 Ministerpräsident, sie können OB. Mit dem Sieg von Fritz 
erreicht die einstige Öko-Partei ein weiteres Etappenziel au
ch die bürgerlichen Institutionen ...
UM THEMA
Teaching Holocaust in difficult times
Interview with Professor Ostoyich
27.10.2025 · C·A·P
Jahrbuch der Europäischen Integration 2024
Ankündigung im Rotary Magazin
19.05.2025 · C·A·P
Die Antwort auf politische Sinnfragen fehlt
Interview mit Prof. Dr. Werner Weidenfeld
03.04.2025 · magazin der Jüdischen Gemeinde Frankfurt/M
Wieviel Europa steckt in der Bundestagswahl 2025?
--
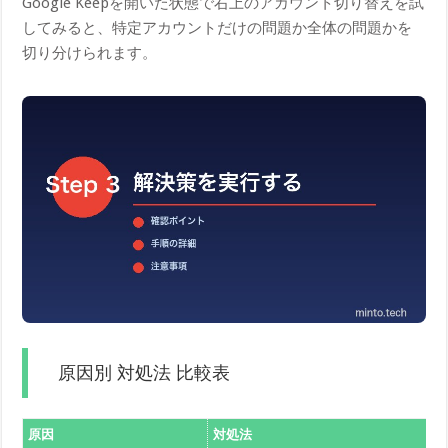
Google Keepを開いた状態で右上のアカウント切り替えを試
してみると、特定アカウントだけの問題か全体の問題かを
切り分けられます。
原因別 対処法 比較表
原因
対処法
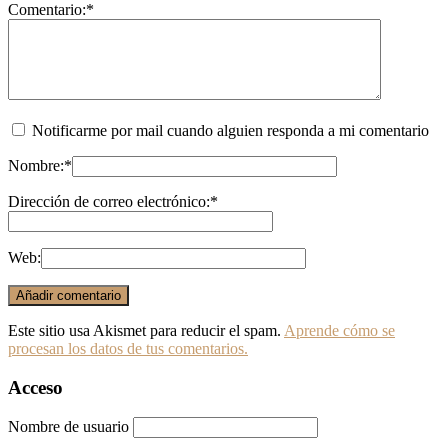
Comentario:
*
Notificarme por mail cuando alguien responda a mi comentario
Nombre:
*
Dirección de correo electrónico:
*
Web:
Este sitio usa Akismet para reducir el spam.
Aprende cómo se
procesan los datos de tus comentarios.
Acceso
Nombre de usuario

TASK BRIEF: Scan the listing above and identify each line holding the string "Interview"; copy every such line.

SOLUTION BELOW:
Interview with Professor Ostoyich
Interview mit Prof. Dr. Werner Weidenfeld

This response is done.